REQUIREMENT: Provide a verbatim copy of all the records below, leaving the images out.

INFORMATION SUPPLIED:
- Opening Delimiter -

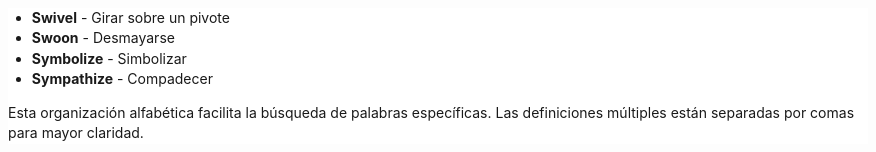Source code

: *   **Swivel** - Girar sobre un pivote
*   **Swoon** - Desmayarse
*   **Symbolize** - Simbolizar
*   **Sympathize** - Compadecer

Esta organización alfabética facilita la búsqueda de palabras específicas.  Las definiciones múltiples están separadas por comas para mayor claridad.
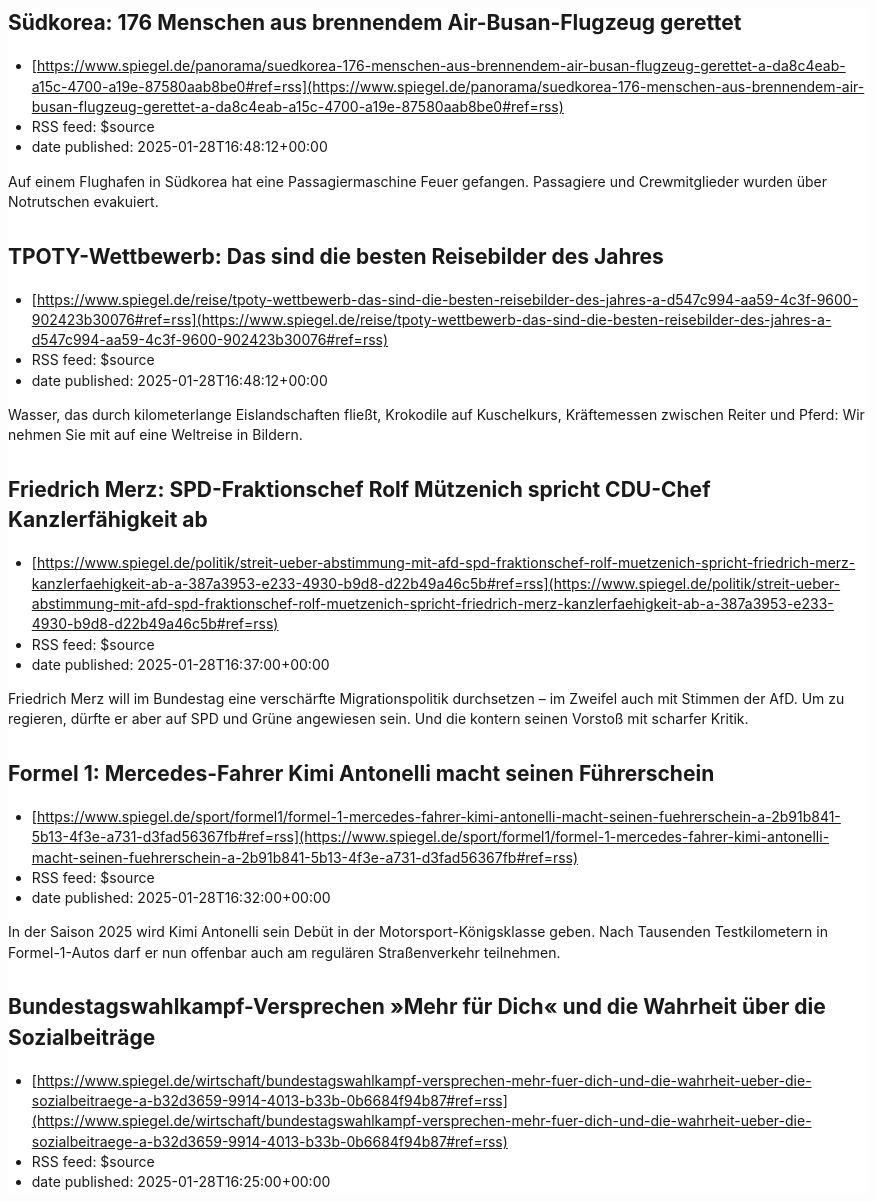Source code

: ## Südkorea: 176 Menschen aus brennendem Air-Busan-Flugzeug gerettet
 - [https://www.spiegel.de/panorama/suedkorea-176-menschen-aus-brennendem-air-busan-flugzeug-gerettet-a-da8c4eab-a15c-4700-a19e-87580aab8be0#ref=rss](https://www.spiegel.de/panorama/suedkorea-176-menschen-aus-brennendem-air-busan-flugzeug-gerettet-a-da8c4eab-a15c-4700-a19e-87580aab8be0#ref=rss)
 - RSS feed: $source
 - date published: 2025-01-28T16:48:12+00:00

Auf einem Flughafen in Südkorea hat eine Passagiermaschine Feuer gefangen. Passagiere und Crewmitglieder wurden über Notrutschen evakuiert.

## TPOTY-Wettbewerb: Das sind die besten Reisebilder des Jahres
 - [https://www.spiegel.de/reise/tpoty-wettbewerb-das-sind-die-besten-reisebilder-des-jahres-a-d547c994-aa59-4c3f-9600-902423b30076#ref=rss](https://www.spiegel.de/reise/tpoty-wettbewerb-das-sind-die-besten-reisebilder-des-jahres-a-d547c994-aa59-4c3f-9600-902423b30076#ref=rss)
 - RSS feed: $source
 - date published: 2025-01-28T16:48:12+00:00

Wasser, das durch kilometerlange Eislandschaften fließt, Krokodile auf Kuschelkurs, Kräftemessen zwischen Reiter und Pferd: Wir nehmen Sie mit auf eine Weltreise in Bildern.

## Friedrich Merz: SPD-Fraktionschef Rolf Mützenich spricht CDU-Chef Kanzlerfähigkeit ab
 - [https://www.spiegel.de/politik/streit-ueber-abstimmung-mit-afd-spd-fraktionschef-rolf-muetzenich-spricht-friedrich-merz-kanzlerfaehigkeit-ab-a-387a3953-e233-4930-b9d8-d22b49a46c5b#ref=rss](https://www.spiegel.de/politik/streit-ueber-abstimmung-mit-afd-spd-fraktionschef-rolf-muetzenich-spricht-friedrich-merz-kanzlerfaehigkeit-ab-a-387a3953-e233-4930-b9d8-d22b49a46c5b#ref=rss)
 - RSS feed: $source
 - date published: 2025-01-28T16:37:00+00:00

Friedrich Merz will im Bundestag eine verschärfte Migrationspolitik durchsetzen – im Zweifel auch mit Stimmen der AfD. Um zu regieren, dürfte er aber auf SPD und Grüne angewiesen sein. Und die kontern seinen Vorstoß mit scharfer Kritik.

## Formel 1: Mercedes-Fahrer Kimi Antonelli macht seinen Führerschein
 - [https://www.spiegel.de/sport/formel1/formel-1-mercedes-fahrer-kimi-antonelli-macht-seinen-fuehrerschein-a-2b91b841-5b13-4f3e-a731-d3fad56367fb#ref=rss](https://www.spiegel.de/sport/formel1/formel-1-mercedes-fahrer-kimi-antonelli-macht-seinen-fuehrerschein-a-2b91b841-5b13-4f3e-a731-d3fad56367fb#ref=rss)
 - RSS feed: $source
 - date published: 2025-01-28T16:32:00+00:00

In der Saison 2025 wird Kimi Antonelli sein Debüt in der Motorsport-Königsklasse geben. Nach Tausenden Testkilometern in Formel-1-Autos darf er nun offenbar auch am regulären Straßenverkehr teilnehmen.

## Bundestagswahlkampf-Versprechen »Mehr für Dich« und die Wahrheit über die Sozialbeiträge
 - [https://www.spiegel.de/wirtschaft/bundestagswahlkampf-versprechen-mehr-fuer-dich-und-die-wahrheit-ueber-die-sozialbeitraege-a-b32d3659-9914-4013-b33b-0b6684f94b87#ref=rss](https://www.spiegel.de/wirtschaft/bundestagswahlkampf-versprechen-mehr-fuer-dich-und-die-wahrheit-ueber-die-sozialbeitraege-a-b32d3659-9914-4013-b33b-0b6684f94b87#ref=rss)
 - RSS feed: $source
 - date published: 2025-01-28T16:25:00+00:00
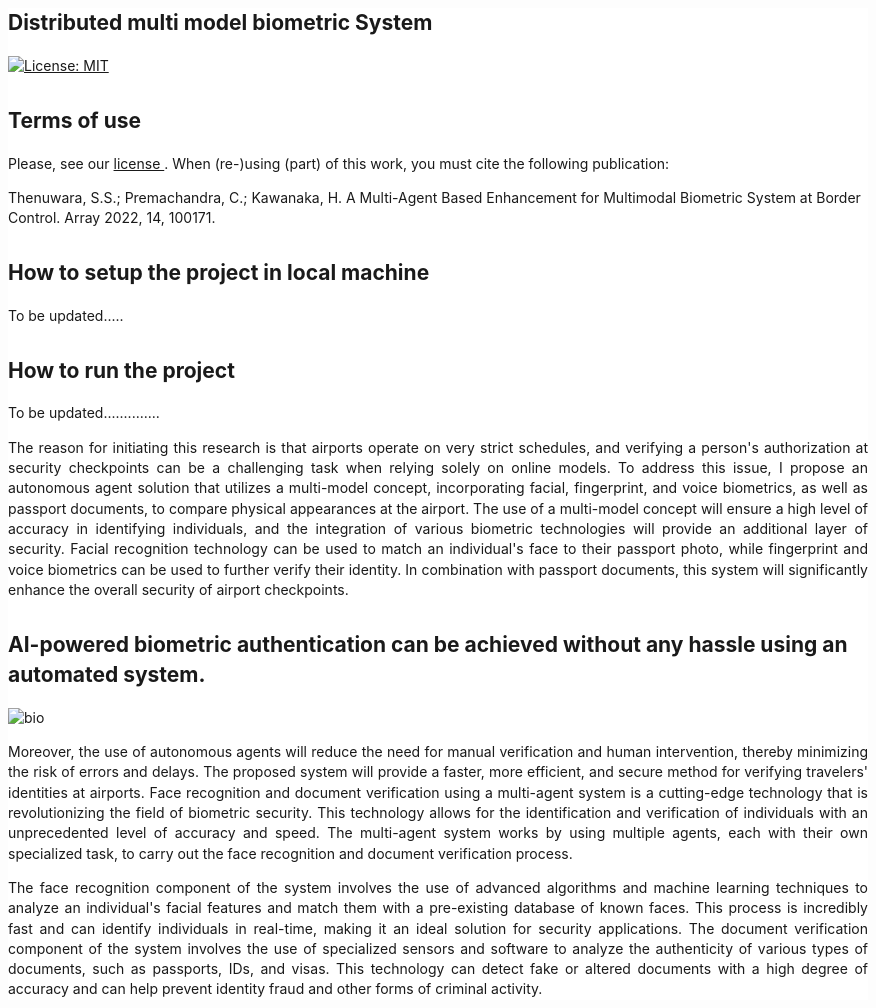 ## Distributed multi model biometric System

[![License: MIT](https://img.shields.io/badge/License-MIT-yellow.svg)](https://opensource.org/licenses/MIT) 

## Terms of use

Please, see our <a href="https://github.com/kawdoco/distributed_multi_model_biometric_system/blob/main/LICENSE.md">license </a>.
When (re-)using (part) of this work, you must cite the following publication:

Thenuwara, S.S.; Premachandra, C.; Kawanaka, H. A Multi-Agent Based Enhancement for Multimodal Biometric System at Border Control. Array 2022, 14, 100171.


## How to setup the project in local machine

<p align="justify">
To be updated.....
</p>

## How to run the project

<p align="justify">
To be updated..............
</p>



<p align="justify">
The reason for initiating this research is that airports operate on very strict schedules, and verifying a person's authorization at security checkpoints can be a challenging task when relying solely on online models. To address this issue, I propose an autonomous agent solution that utilizes a multi-model concept, incorporating facial, fingerprint, and voice biometrics, as well as passport documents, to compare physical appearances at the airport. The use of a multi-model concept will ensure a high level of accuracy in identifying individuals, and the integration of various biometric technologies will provide an additional layer of security. Facial recognition technology can be used to match an individual's face to their passport photo, while fingerprint and voice biometrics can be used to further verify their identity. In combination with passport documents, this system will significantly enhance the overall security of airport checkpoints.</p>

## AI-powered biometric authentication can be achieved without any hassle using an automated system.
 
<img src="https://www.susara.lk/images/bio.jpeg" width="100%" alt="bio">

<p align="justify">
Moreover, the use of autonomous agents will reduce the need for manual verification and human intervention, thereby minimizing the risk of errors and delays. The proposed system will provide a faster, more efficient, and secure method for verifying travelers' identities at airports.
Face recognition and document verification using a multi-agent system is a cutting-edge technology that is revolutionizing the field of biometric security. This technology allows for the identification and verification of individuals with an unprecedented level of accuracy and speed. The multi-agent system works by using multiple agents, each with their own specialized task, to carry out the face recognition and document verification process.</p>
  <p align="justify">
The face recognition component of the system involves the use of advanced algorithms and machine learning techniques to analyze an individual's facial features and match them with a pre-existing database of known faces. This process is incredibly fast and can identify individuals in real-time, making it an ideal solution for security applications. The document verification component of the system involves the use of specialized sensors and software to analyze the authenticity of various types of documents, such as passports, IDs, and visas. This technology can detect fake or altered documents with a high degree of accuracy and can help prevent identity fraud and other forms of criminal activity.</p>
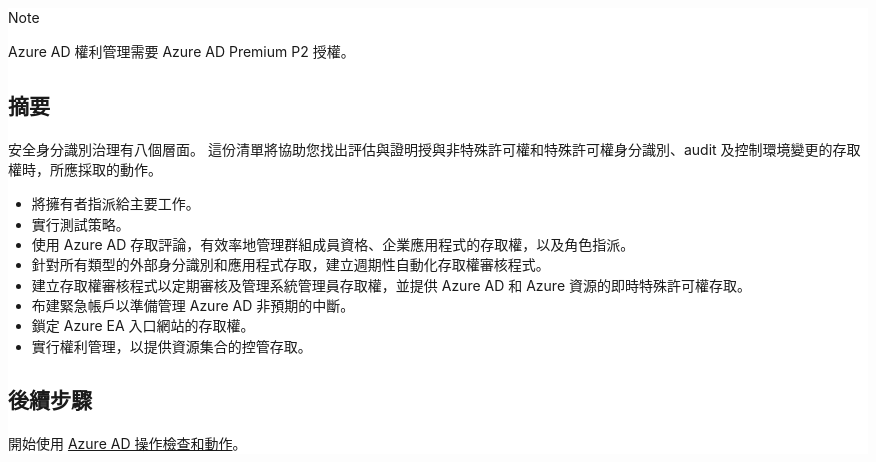 > [!NOTE]
> Azure AD 權利管理需要 Azure AD Premium P2 授權。

## <a name="summary"></a>摘要

安全身分識別治理有八個層面。 這份清單將協助您找出評估與證明授與非特殊許可權和特殊許可權身分識別、audit 及控制環境變更的存取權時，所應採取的動作。

- 將擁有者指派給主要工作。
- 實行測試策略。
- 使用 Azure AD 存取評論，有效率地管理群組成員資格、企業應用程式的存取權，以及角色指派。
- 針對所有類型的外部身分識別和應用程式存取，建立週期性自動化存取權審核程式。
- 建立存取權審核程式以定期審核及管理系統管理員存取權，並提供 Azure AD 和 Azure 資源的即時特殊許可權存取。
- 布建緊急帳戶以準備管理 Azure AD 非預期的中斷。
- 鎖定 Azure EA 入口網站的存取權。
- 實行權利管理，以提供資源集合的控管存取。

## <a name="next-steps"></a>後續步驟

開始使用 [Azure AD 操作檢查和動作](active-directory-ops-guide-ops.md)。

- Closing Delimiter -

RESULT:
Source code

: *   **Swivel** - Girar sobre un pivote
*   **Swoon** - Desmayarse
*   **Symbolize** - Simbolizar
*   **Sympathize** - Compadecer

Esta organización alfabética facilita la búsqueda de palabras específicas.  Las definiciones múltiples están separadas por comas para mayor claridad.
Source code

: ## Südkorea: 176 Menschen aus brennendem Air-Busan-Flugzeug gerettet
 - [https://www.spiegel.de/panorama/suedkorea-176-menschen-aus-brennendem-air-busan-flugzeug-gerettet-a-da8c4eab-a15c-4700-a19e-87580aab8be0#ref=rss](https://www.spiegel.de/panorama/suedkorea-176-menschen-aus-brennendem-air-busan-flugzeug-gerettet-a-da8c4eab-a15c-4700-a19e-87580aab8be0#ref=rss)
 - RSS feed: $source
 - date published: 2025-01-28T16:48:12+00:00

Auf einem Flughafen in Südkorea hat eine Passagiermaschine Feuer gefangen. Passagiere und Crewmitglieder wurden über Notrutschen evakuiert.

## TPOTY-Wettbewerb: Das sind die besten Reisebilder des Jahres
 - [https://www.spiegel.de/reise/tpoty-wettbewerb-das-sind-die-besten-reisebilder-des-jahres-a-d547c994-aa59-4c3f-9600-902423b30076#ref=rss](https://www.spiegel.de/reise/tpoty-wettbewerb-das-sind-die-besten-reisebilder-des-jahres-a-d547c994-aa59-4c3f-9600-902423b30076#ref=rss)
 - RSS feed: $source
 - date published: 2025-01-28T16:48:12+00:00

Wasser, das durch kilometerlange Eislandschaften fließt, Krokodile auf Kuschelkurs, Kräftemessen zwischen Reiter und Pferd: Wir nehmen Sie mit auf eine Weltreise in Bildern.

## Friedrich Merz: SPD-Fraktionschef Rolf Mützenich spricht CDU-Chef Kanzlerfähigkeit ab
 - [https://www.spiegel.de/politik/streit-ueber-abstimmung-mit-afd-spd-fraktionschef-rolf-muetzenich-spricht-friedrich-merz-kanzlerfaehigkeit-ab-a-387a3953-e233-4930-b9d8-d22b49a46c5b#ref=rss](https://www.spiegel.de/politik/streit-ueber-abstimmung-mit-afd-spd-fraktionschef-rolf-muetzenich-spricht-friedrich-merz-kanzlerfaehigkeit-ab-a-387a3953-e233-4930-b9d8-d22b49a46c5b#ref=rss)
 - RSS feed: $source
 - date published: 2025-01-28T16:37:00+00:00

Friedrich Merz will im Bundestag eine verschärfte Migrationspolitik durchsetzen – im Zweifel auch mit Stimmen der AfD. Um zu regieren, dürfte er aber auf SPD und Grüne angewiesen sein. Und die kontern seinen Vorstoß mit scharfer Kritik.

## Formel 1: Mercedes-Fahrer Kimi Antonelli macht seinen Führerschein
 - [https://www.spiegel.de/sport/formel1/formel-1-mercedes-fahrer-kimi-antonelli-macht-seinen-fuehrerschein-a-2b91b841-5b13-4f3e-a731-d3fad56367fb#ref=rss](https://www.spiegel.de/sport/formel1/formel-1-mercedes-fahrer-kimi-antonelli-macht-seinen-fuehrerschein-a-2b91b841-5b13-4f3e-a731-d3fad56367fb#ref=rss)
 - RSS feed: $source
 - date published: 2025-01-28T16:32:00+00:00

In der Saison 2025 wird Kimi Antonelli sein Debüt in der Motorsport-Königsklasse geben. Nach Tausenden Testkilometern in Formel-1-Autos darf er nun offenbar auch am regulären Straßenverkehr teilnehmen.

## Bundestagswahlkampf-Versprechen »Mehr für Dich« und die Wahrheit über die Sozialbeiträge
 - [https://www.spiegel.de/wirtschaft/bundestagswahlkampf-versprechen-mehr-fuer-dich-und-die-wahrheit-ueber-die-sozialbeitraege-a-b32d3659-9914-4013-b33b-0b6684f94b87#ref=rss](https://www.spiegel.de/wirtschaft/bundestagswahlkampf-versprechen-mehr-fuer-dich-und-die-wahrheit-ueber-die-sozialbeitraege-a-b32d3659-9914-4013-b33b-0b6684f94b87#ref=rss)
 - RSS feed: $source
 - date published: 2025-01-28T16:25:00+00:00
 ## Distributed multi model biometric System

[![License: MIT](https://img.shields.io/badge/License-MIT-yellow.svg)](https://opensource.org/licenses/MIT) 

## Terms of use

Please, see our <a href="https://github.com/kawdoco/distributed_multi_model_biometric_system/blob/main/LICENSE.md">license </a>.
When (re-)using (part) of this work, you must cite the following publication:

Thenuwara, S.S.; Premachandra, C.; Kawanaka, H. A Multi-Agent Based Enhancement for Multimodal Biometric System at Border Control. Array 2022, 14, 100171.


## How to setup the project in local machine

<p align="justify">
To be updated.....
</p>

## How to run the project

<p align="justify">
To be updated..............
</p>



<p align="justify">
The reason for initiating this research is that airports operate on very strict schedules, and verifying a person's authorization at security checkpoints can be a challenging task when relying solely on online models. To address this issue, I propose an autonomous agent solution that utilizes a multi-model concept, incorporating facial, fingerprint, and voice biometrics, as well as passport documents, to compare physical appearances at the airport. The use of a multi-model concept will ensure a high level of accuracy in identifying individuals, and the integration of various biometric technologies will provide an additional layer of security. Facial recognition technology can be used to match an individual's face to their passport photo, while fingerprint and voice biometrics can be used to further verify their identity. In combination with passport documents, this system will significantly enhance the overall security of airport checkpoints.</p>

## AI-powered biometric authentication can be achieved without any hassle using an automated system.
 
<img src="https://www.susara.lk/images/bio.jpeg" width="100%" alt="bio">

<p align="justify">
Moreover, the use of autonomous agents will reduce the need for manual verification and human intervention, thereby minimizing the risk of errors and delays. The proposed system will provide a faster, more efficient, and secure method for verifying travelers' identities at airports.
Face recognition and document verification using a multi-agent system is a cutting-edge technology that is revolutionizing the field of biometric security. This technology allows for the identification and verification of individuals with an unprecedented level of accuracy and speed. The multi-agent system works by using multiple agents, each with their own specialized task, to carry out the face recognition and document verification process.</p>
  <p align="justify">
The face recognition component of the system involves the use of advanced algorithms and machine learning techniques to analyze an individual's facial features and match them with a pre-existing database of known faces. This process is incredibly fast and can identify individuals in real-time, making it an ideal solution for security applications. The document verification component of the system involves the use of specialized sensors and software to analyze the authenticity of various types of documents, such as passports, IDs, and visas. This technology can detect fake or altered documents with a high degree of accuracy and can help prevent identity fraud and other forms of criminal activity.</p>
 > [!NOTE]
> Azure AD 權利管理需要 Azure AD Premium P2 授權。

## <a name="summary"></a>摘要

安全身分識別治理有八個層面。 這份清單將協助您找出評估與證明授與非特殊許可權和特殊許可權身分識別、audit 及控制環境變更的存取權時，所應採取的動作。

- 將擁有者指派給主要工作。
- 實行測試策略。
- 使用 Azure AD 存取評論，有效率地管理群組成員資格、企業應用程式的存取權，以及角色指派。
- 針對所有類型的外部身分識別和應用程式存取，建立週期性自動化存取權審核程式。
- 建立存取權審核程式以定期審核及管理系統管理員存取權，並提供 Azure AD 和 Azure 資源的即時特殊許可權存取。
- 布建緊急帳戶以準備管理 Azure AD 非預期的中斷。
- 鎖定 Azure EA 入口網站的存取權。
- 實行權利管理，以提供資源集合的控管存取。

## <a name="next-steps"></a>後續步驟

開始使用 [Azure AD 操作檢查和動作](active-directory-ops-guide-ops.md)。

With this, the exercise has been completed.